| Page |
JapanOct 29, 2005
By Hisane Masaki
TOKYO - Japan and the United States on Saturday will sign an historic mutual-security agreement that, among other provisions, will allow for the first time an American nuclear-powered navy vessel to be based in a Japanese port.
The deal, which will be signed in Washington during a meeting of the two countries' defense and foreign ministers, will also include a strategy for overall realignment of US forces in Japan.
Earlier in the week, Tokyo and Washington struck a deal on the long-running dispute over the relocation of a key American air station in the southern Japanese island state of Okinawa, removing the biggest obstacle to the realignment agreement.
Both issues will touch off protest inside Japan, but the presence of a nuclear-powered navy vessel in the country is particularly sensitive, even though the ship will not carry nuclear weapons. Japan is the only nation ever to be attacked with atomic weapons - twice by the US in bombings that ended World War II. While experts believe American nuclear vessels have moved through Japanese waters, none has used a port in the country as a base.

| Data rows |
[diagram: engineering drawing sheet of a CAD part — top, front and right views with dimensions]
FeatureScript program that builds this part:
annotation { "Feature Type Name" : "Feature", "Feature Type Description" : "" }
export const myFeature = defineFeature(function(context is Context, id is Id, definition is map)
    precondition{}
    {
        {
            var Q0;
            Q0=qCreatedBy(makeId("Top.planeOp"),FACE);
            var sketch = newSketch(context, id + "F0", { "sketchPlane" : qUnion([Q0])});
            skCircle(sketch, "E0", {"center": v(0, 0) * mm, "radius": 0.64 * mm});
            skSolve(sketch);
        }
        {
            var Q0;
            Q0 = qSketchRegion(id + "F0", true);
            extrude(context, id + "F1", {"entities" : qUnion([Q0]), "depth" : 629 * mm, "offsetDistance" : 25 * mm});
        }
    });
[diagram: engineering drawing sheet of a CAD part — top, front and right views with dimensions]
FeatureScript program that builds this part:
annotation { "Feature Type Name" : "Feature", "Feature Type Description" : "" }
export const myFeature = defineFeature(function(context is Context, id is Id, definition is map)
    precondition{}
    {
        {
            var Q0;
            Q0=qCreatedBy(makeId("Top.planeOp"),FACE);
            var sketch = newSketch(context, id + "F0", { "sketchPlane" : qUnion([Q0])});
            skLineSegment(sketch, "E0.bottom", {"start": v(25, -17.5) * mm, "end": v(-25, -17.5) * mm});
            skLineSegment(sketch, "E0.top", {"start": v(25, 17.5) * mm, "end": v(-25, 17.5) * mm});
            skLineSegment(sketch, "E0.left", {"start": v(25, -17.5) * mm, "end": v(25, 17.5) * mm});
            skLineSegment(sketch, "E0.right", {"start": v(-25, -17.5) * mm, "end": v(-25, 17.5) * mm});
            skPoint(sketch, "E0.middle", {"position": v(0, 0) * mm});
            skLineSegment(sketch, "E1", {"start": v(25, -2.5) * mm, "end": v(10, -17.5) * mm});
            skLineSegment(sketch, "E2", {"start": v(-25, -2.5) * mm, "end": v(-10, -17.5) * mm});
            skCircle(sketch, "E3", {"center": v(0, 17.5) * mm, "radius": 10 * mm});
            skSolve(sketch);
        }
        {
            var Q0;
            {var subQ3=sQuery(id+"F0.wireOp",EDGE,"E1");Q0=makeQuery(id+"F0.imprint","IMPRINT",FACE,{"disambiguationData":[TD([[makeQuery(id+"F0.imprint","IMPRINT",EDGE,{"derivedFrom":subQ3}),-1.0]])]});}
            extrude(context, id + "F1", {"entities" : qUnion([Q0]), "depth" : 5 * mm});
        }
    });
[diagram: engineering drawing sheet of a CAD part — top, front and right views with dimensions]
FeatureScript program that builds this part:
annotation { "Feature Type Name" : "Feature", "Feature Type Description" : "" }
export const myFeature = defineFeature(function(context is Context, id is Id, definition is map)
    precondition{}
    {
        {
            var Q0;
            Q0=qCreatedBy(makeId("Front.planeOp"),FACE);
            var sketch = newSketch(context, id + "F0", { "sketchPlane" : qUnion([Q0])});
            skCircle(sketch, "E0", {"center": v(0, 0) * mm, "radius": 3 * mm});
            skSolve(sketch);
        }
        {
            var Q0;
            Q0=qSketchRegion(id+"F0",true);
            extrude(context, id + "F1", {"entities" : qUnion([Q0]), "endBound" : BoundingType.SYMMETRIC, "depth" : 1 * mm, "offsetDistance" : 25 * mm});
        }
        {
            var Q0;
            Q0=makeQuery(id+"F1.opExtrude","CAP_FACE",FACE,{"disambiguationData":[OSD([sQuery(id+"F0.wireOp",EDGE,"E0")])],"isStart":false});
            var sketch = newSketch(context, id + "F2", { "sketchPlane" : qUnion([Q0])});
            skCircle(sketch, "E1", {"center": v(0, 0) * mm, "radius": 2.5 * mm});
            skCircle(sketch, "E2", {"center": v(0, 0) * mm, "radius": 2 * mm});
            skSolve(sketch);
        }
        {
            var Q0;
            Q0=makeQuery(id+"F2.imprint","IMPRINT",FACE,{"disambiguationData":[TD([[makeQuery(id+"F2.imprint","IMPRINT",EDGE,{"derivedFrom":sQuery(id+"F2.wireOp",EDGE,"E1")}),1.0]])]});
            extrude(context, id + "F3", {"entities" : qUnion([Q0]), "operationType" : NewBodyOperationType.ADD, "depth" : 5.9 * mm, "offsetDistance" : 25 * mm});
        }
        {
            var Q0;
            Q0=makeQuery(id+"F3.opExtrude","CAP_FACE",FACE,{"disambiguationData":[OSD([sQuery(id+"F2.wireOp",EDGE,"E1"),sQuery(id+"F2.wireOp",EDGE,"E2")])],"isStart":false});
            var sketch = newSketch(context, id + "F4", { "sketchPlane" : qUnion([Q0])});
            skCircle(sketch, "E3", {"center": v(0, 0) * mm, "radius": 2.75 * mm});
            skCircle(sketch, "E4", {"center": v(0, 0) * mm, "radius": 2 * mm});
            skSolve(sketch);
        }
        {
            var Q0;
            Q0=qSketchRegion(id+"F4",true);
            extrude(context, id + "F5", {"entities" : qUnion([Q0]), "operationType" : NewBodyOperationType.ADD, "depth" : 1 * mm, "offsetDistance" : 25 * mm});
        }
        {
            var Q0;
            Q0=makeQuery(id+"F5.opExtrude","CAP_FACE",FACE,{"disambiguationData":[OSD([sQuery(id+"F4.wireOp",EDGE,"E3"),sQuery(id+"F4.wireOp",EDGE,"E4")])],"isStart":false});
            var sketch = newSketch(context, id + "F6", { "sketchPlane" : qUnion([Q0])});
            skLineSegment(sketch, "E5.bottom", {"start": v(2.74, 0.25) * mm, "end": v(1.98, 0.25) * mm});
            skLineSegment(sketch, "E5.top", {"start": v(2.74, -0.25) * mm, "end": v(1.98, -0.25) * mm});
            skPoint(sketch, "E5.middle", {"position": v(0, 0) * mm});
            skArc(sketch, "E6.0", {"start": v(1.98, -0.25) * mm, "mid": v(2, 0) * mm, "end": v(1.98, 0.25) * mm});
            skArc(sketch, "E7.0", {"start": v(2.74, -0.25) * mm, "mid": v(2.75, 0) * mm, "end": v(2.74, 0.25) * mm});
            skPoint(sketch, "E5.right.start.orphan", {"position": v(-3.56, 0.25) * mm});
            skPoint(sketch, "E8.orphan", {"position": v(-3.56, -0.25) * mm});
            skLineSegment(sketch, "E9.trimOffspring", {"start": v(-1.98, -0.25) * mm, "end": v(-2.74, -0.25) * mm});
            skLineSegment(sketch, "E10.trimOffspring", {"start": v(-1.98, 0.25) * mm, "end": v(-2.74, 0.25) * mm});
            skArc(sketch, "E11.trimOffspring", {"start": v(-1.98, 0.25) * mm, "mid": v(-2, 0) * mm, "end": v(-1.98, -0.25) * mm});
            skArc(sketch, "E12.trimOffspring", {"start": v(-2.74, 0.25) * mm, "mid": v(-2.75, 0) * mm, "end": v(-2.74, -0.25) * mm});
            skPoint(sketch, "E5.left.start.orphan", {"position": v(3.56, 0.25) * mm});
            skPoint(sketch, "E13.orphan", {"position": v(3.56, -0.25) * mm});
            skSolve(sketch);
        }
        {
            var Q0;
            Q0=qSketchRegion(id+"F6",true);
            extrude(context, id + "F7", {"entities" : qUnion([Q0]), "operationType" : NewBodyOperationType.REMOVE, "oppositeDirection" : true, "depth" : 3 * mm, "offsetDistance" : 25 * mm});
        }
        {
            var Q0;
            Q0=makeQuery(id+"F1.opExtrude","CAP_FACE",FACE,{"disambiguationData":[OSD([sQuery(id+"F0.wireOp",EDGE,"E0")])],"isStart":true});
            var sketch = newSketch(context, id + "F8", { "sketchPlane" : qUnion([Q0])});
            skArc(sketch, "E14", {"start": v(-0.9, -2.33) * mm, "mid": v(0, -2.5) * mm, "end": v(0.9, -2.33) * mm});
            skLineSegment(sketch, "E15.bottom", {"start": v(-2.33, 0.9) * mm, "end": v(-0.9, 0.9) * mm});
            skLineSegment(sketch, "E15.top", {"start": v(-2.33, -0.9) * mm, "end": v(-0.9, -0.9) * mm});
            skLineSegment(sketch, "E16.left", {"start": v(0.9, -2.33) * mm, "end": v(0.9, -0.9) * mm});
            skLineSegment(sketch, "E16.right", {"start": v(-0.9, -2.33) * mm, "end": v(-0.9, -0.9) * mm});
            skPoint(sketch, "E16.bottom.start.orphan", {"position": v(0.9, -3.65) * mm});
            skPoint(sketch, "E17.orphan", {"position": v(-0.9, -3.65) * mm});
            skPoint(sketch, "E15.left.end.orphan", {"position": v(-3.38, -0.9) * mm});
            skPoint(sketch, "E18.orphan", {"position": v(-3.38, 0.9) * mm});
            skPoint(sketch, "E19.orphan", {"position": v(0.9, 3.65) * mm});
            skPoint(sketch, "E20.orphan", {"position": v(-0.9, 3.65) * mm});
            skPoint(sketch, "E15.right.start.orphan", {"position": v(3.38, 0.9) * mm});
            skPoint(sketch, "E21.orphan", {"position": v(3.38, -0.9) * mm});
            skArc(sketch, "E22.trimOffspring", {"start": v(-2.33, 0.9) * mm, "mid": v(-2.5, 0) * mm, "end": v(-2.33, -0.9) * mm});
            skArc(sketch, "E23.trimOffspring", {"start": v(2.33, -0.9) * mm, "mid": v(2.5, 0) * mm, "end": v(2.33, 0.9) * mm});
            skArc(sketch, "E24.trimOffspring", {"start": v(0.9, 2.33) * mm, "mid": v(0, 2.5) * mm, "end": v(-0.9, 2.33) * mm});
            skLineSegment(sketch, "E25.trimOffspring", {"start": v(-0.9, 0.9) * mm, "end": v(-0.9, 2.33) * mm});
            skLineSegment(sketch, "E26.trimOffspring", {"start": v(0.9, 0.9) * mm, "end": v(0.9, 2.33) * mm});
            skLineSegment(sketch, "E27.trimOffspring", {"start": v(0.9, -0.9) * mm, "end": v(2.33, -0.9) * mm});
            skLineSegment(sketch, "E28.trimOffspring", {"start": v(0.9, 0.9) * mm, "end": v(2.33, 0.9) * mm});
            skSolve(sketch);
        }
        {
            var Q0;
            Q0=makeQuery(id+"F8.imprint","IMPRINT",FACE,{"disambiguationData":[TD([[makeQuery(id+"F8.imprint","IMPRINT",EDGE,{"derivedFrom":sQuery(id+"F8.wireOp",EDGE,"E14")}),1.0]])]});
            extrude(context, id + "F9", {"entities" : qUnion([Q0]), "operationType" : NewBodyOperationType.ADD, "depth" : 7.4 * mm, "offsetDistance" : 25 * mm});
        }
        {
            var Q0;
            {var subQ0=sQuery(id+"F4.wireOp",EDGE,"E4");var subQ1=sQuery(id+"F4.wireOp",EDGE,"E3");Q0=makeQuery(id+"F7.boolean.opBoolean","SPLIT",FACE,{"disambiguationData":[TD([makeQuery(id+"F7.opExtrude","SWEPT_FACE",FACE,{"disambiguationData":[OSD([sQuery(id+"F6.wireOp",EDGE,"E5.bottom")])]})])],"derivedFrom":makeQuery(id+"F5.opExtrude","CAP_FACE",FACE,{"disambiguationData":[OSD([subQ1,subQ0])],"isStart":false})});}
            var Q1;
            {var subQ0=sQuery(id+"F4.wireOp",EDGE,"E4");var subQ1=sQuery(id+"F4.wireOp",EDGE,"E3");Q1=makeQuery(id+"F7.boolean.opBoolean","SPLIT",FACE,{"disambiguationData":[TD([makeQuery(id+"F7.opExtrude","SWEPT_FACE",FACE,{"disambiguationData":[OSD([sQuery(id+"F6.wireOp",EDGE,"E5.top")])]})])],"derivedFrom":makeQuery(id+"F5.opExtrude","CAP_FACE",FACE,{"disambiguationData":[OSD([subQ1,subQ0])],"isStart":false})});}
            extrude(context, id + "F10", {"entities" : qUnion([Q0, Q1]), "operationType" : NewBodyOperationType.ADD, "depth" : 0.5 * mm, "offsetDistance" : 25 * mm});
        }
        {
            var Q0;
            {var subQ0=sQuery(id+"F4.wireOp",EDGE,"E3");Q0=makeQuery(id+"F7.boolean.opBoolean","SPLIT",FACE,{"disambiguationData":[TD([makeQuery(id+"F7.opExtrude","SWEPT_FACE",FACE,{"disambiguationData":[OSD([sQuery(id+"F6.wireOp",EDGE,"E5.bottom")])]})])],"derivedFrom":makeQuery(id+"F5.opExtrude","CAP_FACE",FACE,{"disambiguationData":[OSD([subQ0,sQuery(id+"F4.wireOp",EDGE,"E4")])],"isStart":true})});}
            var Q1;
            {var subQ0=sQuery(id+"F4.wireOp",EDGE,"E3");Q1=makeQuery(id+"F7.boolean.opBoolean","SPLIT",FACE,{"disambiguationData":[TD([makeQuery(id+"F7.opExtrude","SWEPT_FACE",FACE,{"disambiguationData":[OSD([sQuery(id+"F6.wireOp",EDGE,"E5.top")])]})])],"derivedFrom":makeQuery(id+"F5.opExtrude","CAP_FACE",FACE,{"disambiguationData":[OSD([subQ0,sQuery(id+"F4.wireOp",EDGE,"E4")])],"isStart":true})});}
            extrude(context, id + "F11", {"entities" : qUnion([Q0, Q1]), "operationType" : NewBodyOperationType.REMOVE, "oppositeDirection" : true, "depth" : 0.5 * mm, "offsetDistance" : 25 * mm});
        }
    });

| Given problem |
Continue the news report above about the Japan-US security agreement, starting after its last sentence.

| Answer for the task |
"One of the nine Nimitz-class aircraft carriers will replace the USS Kitty Hawk as the forward-deployed carrier in the Western Pacific, and will arrive in Yokosuka, Japan in 2008," the US Navy said in a statement.
Japan and the US are considering Yokosuka Naval Base as a home for the nuclear powered aircraft carrier. Japan has no aircraft carrier of its own, while the US has 12. Kitty Hawk is the only such warship that has a home port outside of the US. Only the Kitty Hawk and the John F Kennedy are conventional vessels, the others nuclear powered. Yokosuka, headquarters of the US 7th Fleet, is Prime Minister Junichiro Koizumi's native city and constituency.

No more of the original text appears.